The team demonstrated the technology in Sweden in September, firing two inert rounds at stationary targets from 1,400 meters away and a third inert round at a moving target from 1,800 meters away, he said.

"When we did the third and final demo, and it was spectacular ... we used a moving target at a range of about 1,800 meters, and we shot it from within a confined space as well and it was a perfect hit," said Höglund, adding that future tests will exceed 2,000 meters.

The team has a requirement for this capability through Special Operations Command, said Ty Blanchard, who manages the Guided Carl-Gustaf Munition for Raytheon.

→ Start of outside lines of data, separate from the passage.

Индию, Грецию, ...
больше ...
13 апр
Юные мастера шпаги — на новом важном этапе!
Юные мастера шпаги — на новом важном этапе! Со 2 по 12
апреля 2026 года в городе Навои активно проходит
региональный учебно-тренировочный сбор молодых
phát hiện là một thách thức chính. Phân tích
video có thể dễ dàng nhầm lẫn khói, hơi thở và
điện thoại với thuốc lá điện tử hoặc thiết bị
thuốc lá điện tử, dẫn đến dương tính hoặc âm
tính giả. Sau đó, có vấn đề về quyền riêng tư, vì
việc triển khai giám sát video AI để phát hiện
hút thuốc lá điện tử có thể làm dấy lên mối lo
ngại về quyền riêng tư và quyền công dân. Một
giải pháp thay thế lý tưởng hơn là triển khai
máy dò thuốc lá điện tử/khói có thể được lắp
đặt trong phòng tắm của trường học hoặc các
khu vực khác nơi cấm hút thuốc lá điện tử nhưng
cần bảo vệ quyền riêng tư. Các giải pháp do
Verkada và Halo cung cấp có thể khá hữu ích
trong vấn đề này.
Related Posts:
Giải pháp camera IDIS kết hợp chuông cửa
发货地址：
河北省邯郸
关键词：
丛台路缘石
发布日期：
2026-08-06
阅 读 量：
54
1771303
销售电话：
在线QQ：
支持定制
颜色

In September 2018, the Pentagon awarded a $2.5 million rapid innovation fund contract to the team "to go out and demonstrate three guided shots with a warhead next spring," Blanchard said.

Currently, the technology requires operators to "laze the whole way in to the target," he said.

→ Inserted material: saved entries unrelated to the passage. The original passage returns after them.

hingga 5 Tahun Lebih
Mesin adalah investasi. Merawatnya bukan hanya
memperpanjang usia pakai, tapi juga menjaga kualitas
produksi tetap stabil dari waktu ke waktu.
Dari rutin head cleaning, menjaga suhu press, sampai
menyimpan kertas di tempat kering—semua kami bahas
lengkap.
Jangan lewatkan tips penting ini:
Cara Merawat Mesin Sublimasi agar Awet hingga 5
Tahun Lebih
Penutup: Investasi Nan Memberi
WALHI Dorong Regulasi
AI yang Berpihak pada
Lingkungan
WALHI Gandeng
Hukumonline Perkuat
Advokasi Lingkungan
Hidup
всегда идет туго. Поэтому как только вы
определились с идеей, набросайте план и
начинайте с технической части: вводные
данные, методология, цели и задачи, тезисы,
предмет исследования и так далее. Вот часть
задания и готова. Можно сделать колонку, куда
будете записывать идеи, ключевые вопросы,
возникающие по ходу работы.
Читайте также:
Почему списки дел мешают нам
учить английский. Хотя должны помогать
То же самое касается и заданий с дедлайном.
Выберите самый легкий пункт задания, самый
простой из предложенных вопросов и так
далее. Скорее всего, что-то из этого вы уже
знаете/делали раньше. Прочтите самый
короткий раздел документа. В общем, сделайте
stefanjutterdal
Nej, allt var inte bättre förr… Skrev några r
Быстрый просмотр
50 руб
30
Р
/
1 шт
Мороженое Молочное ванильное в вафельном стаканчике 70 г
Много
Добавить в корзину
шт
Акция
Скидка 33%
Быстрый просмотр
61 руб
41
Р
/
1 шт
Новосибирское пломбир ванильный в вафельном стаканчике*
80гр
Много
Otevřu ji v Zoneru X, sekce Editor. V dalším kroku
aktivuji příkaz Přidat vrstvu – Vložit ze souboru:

"We are looking at potentially down the road ... at some different seekers that will upgrade that capability," Blanchard said, adding that the munition will still be extremely effective at hardened targets such as bunkers and armored vehicles.

During the demonstration next spring, the team will shoot the new munition at triple-brick wall, eight inches of double-reinforced concrete and an up-armored sport-utility vehicle, he said.

"What this really does is it tries to bring a precision, extended-range capability down to the infantry and squad level within the U.S. and international markets," Blanchard said.